Like all of you, I have been praying for our brothers and sisters in Parkland, Florida, in the aftermath of the mass shooting there.
It is so hard to understand this kind of violence and the hatred that motivates it. We ask how people can do such things, how does murder get into a person’s heart?
Our Christian faith tells us that we must overcome evil with good and respond to hatred with love. To trust in God’s providence, to rely on his mercy — it is hard to do. But this is our challenge in the days ahead.
Our more long-term task is to proclaim to our society a true understanding of death and the meaning of life.
I am struck by how confused and conflicted we are about death.
On the one hand, we seem afraid of death. We trivialize it, tell jokes about it, we try to pretend it is not real. On the other hand, we seem to glorify death in our culture — we watch people suffer and die for “entertainment” on television and in movies. We allow our children to play games that essentially involve them killing “virtual” people.
And all of that spills over into our society, which is awash in guns and violence, including the violence of abortion and euthanasia. It is a society where life often seems “cheap” or disposable, as our Holy Father continues to remind us.
We know that God did not make death. He is the Author of Life and the God of the living. He wants only life for his children. Death entered our world through our own human sinfulness.
But death does not have the final word in anyone’s life, because God’s love is stronger than death and Jesus Christ has conquered sin and destroyed death.
We need to remember that, especially in these troubled times. More than that, we need to remember that Jesus Christ — who died once and is alive now forever — walks with us on the journey that we call life.
We all know that beautiful psalm, “The Lord is my shepherd, I shall not want. … Even though I walk through the valley of the shadow of death, I fear no evil; because you are with me.”
Jesus goes with us along the path of life. There is nothing that we can experience — even the loneliness of suffering and death — that he has not experienced before us. He has descended into the depths of death and now he comes to guide us, to show us the way beyond death. We follow him in this life to live with him in the next.
I think we also need to recover the ancient practice known as “memento mori” (Latin for “Remember you must die”).
This practice has deep roots in our spiritual tradition. In Christian art, we often see saints depicted in prayer while on their desk or somewhere in the scene there is a skull — as a graphic reminder of our mortality.
And, of course, we have an echo of all this as we receive ashes at the beginning of Lent: “Remember that you are dust and to dust you shall return.”
Remembering that we will die helps us to keep life in perspective. What to hold on to, what to let go of. What is important, what is not. Making sure we value our relationships more than money and things.
What the Christian tradition calls the “art of dying well” (in Latin, “ars moriendi”) is really all about how to live with holiness and blessedness.
The reason our life matters — and the reason our death matters — is because each of us is created on purpose by the loving hand of the living God, made by him and for him.

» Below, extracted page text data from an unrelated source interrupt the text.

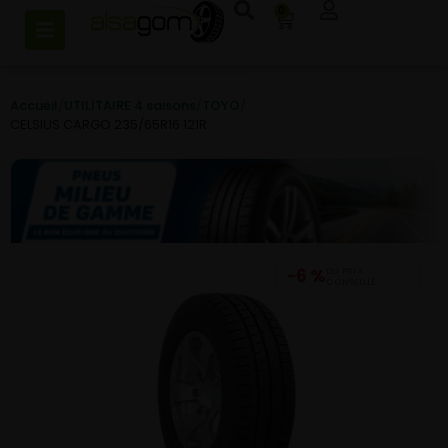
0
Accueil
/
UTILITAIRE 4 saisons
/
TOYO
/
CELSIUS CARGO 235/65R16 121R
−6 %
DU PRIX
CONSEILLÉ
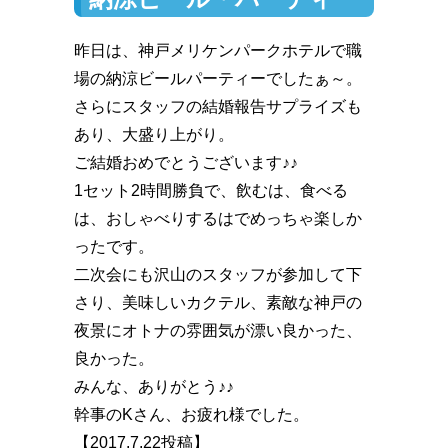
昨日は、神戸メリケンパークホテルで職
場の納涼ビールパーティーでしたぁ～。
さらにスタッフの結婚報告サプライズも
あり、大盛り上がり。
ご結婚おめでとうございます♪♪
1セット2時間勝負で、飲むは、食べる
は、おしゃべりするはでめっちゃ楽しか
ったです。
二次会にも沢山のスタッフが参加して下
さり、美味しいカクテル、素敵な神戸の
夜景にオトナの雰囲気が漂い良かった、
良かった。
みんな、ありがとう♪♪
幹事のKさん、お疲れ様でした。
【2017.7.22投稿】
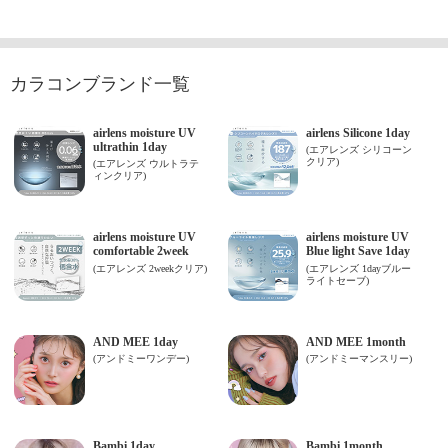
カラコンブランド一覧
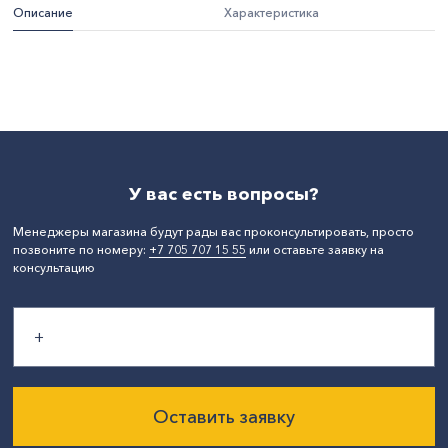
Описание
Характеристика
Ширина, мм:
190
Длина, мм:
380
СтранаПроисхождения:
РОССИЯ
У вас есть вопросы?
Менеджеры магазина будут рады вас проконсультировать, просто
позвоните по номеру:
+7 705 707 15 55
или оставьте заявку на
консультацию
Оставить заявку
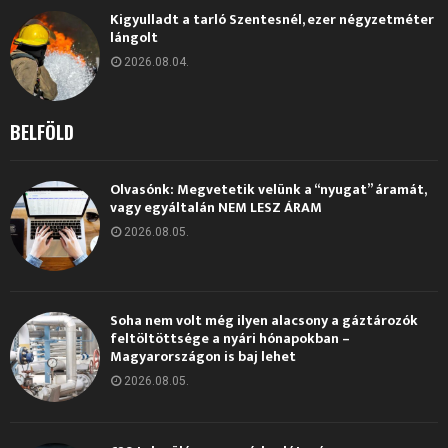
Kigyulladt a tarló Szentesnél, ezer négyzetméter
lángolt
2026.08.04.
BELFÖLD
Olvasónk: Megvetetik velünk a “nyugat” áramát,
vagy egyáltalán NEM LESZ ÁRAM
2026.08.05.
Soha nem volt még ilyen alacsony a gáztározók
feltöltöttsége a nyári hónapokban –
Magyarországon is baj lehet
2026.08.05.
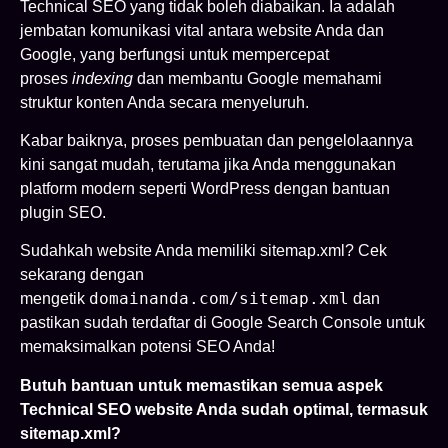
Technical SEO yang tidak boleh diabaikan. Ia adalah
jembatan komunikasi vital antara website Anda dan
Google, yang berfungsi untuk mempercepat
proses
indexing
dan membantu Google memahami
struktur konten Anda secara menyeluruh.
Kabar baiknya, proses pembuatan dan pengelolaannya
kini sangat mudah, terutama jika Anda menggunakan
platform modern seperti WordPress dengan bantuan
plugin SEO.
Sudahkah website Anda memiliki sitemap.xml? Cek
sekarang dengan
domainanda.com/sitemap.xml
mengetik
dan
pastikan sudah terdaftar di Google Search Console untuk
memaksimalkan potensi SEO Anda!
Butuh bantuan untuk memastikan semua aspek
Technical SEO website Anda sudah optimal, termasuk
sitemap.xml?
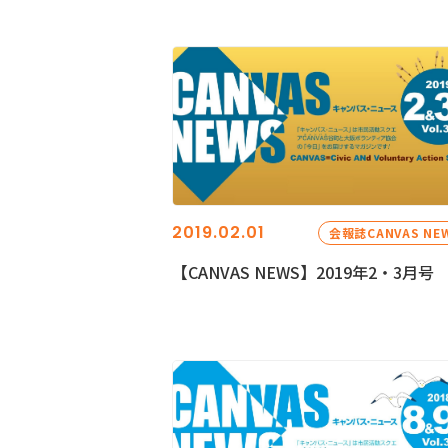
2019.02.01
会報誌CANVAS NE
【CANVAS NEWS】2019年2・3月号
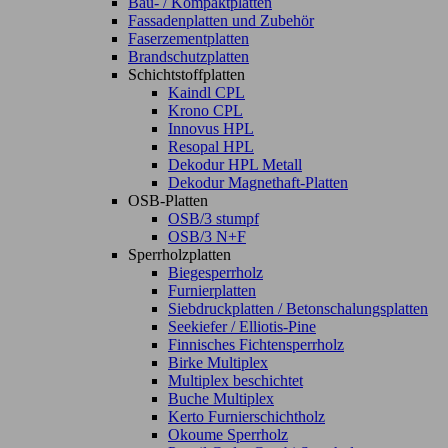
Bau- / Kompaktplatten
Fassadenplatten und Zubehör
Faserzementplatten
Brandschutzplatten
Schichtstoffplatten
Kaindl CPL
Krono CPL
Innovus HPL
Resopal HPL
Dekodur HPL Metall
Dekodur Magnethaft-Platten
OSB-Platten
OSB/3 stumpf
OSB/3 N+F
Sperrholzplatten
Biegesperrholz
Furnierplatten
Siebdruckplatten / Betonschalungsplatten
Seekiefer / Elliotis-Pine
Finnisches Fichtensperrholz
Birke Multiplex
Multiplex beschichtet
Buche Multiplex
Kerto Furnierschichtholz
Okoume Sperrholz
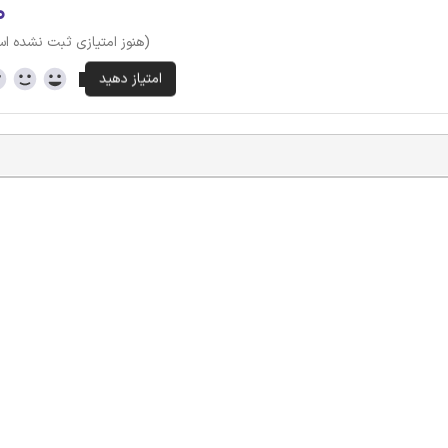
۰
(هنوز امتیازی ثبت نشده ا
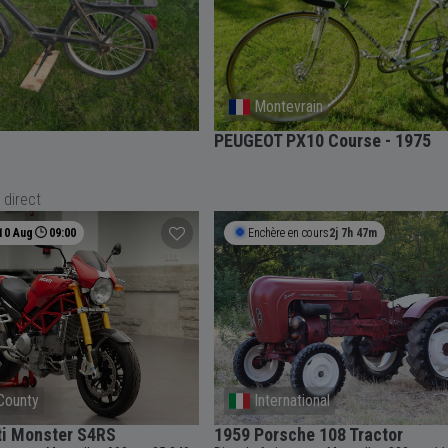
Montevrain
PEUGEOT PX10 Course - 1975
 direct
10 Aug
09:00
Enchère en cours
2j 7h 47m
County
International
ti Monster S4RS
1959 Porsche 108 Tractor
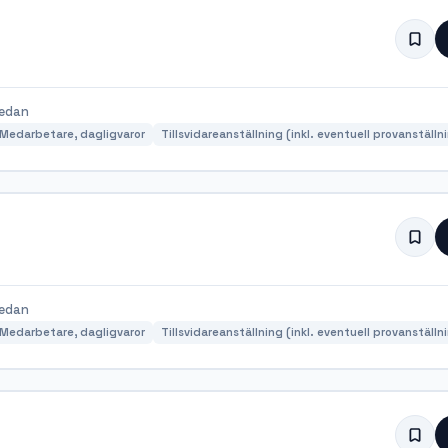
sedan
r/Medarbetare, dagligvaror
Tillsvidareanställning (inkl. eventuell provanställn
sedan
r/Medarbetare, dagligvaror
Tillsvidareanställning (inkl. eventuell provanställn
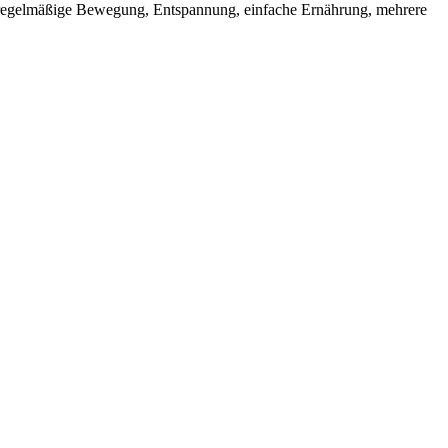
il: regelmäßige Bewegung, Entspannung, einfache Ernährung, mehrere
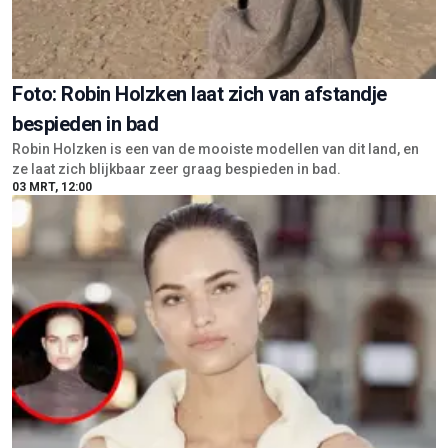
Foto: Robin Holzken laat zich van afstandje
bespieden in bad
Robin Holzken is een van de mooiste modellen van dit land, en
ze laat zich blijkbaar zeer graag bespieden in bad.
03 MRT, 12:00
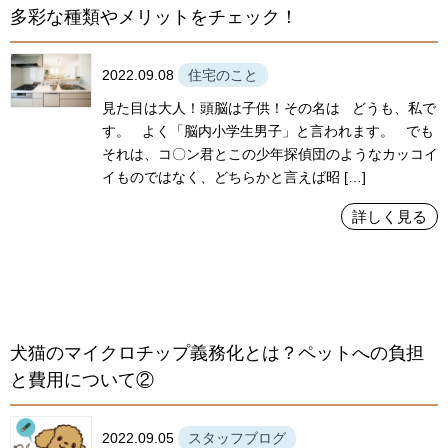
多彩な種類やメリットをチェック！
2022.09.08
住宅のこと
見た目は大人！頭脳は子供！その名は どうも、私で
す。 よく「脳内小学生男子」と言われます。 でも
それは、コ〇ン君とこの少年探偵団のようなカッコイ
イものではなく、どちらかと言えば昭 […]
詳しく見る
犬猫のマイクロチップ義務化とは？ペットへの負担
と費用について②
2022.09.05
スタッフブログ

And God made us for greater things! We are children of God and he is personally invested in our lives. He made each one of us for a beautiful purpose and he is committed to helping us to become the people we are meant to be.
That is why what we do in this life matters, because what we do shapes who we become. And in God’s plan he wants us to become like him, to be transfigured in the image of his Son, Jesus Christ.
We are made for transcendence, to live with joy in this world as we make our pilgrim way to the world that is to come — the kingdom of heaven, where we will have life that shares forever in the life of God.
This is what is missing in our culture’s understanding. Death is not a wall but a door; not an ending but a beginning. We are born to die. Yes. But we die in order to be raised.
Pray for me this week and I am praying for you.
Let us turn to our Blessed Mother Mary and ask her to be with our brothers and sisters in Parkland. May she bring healing to them and peace to our troubled society.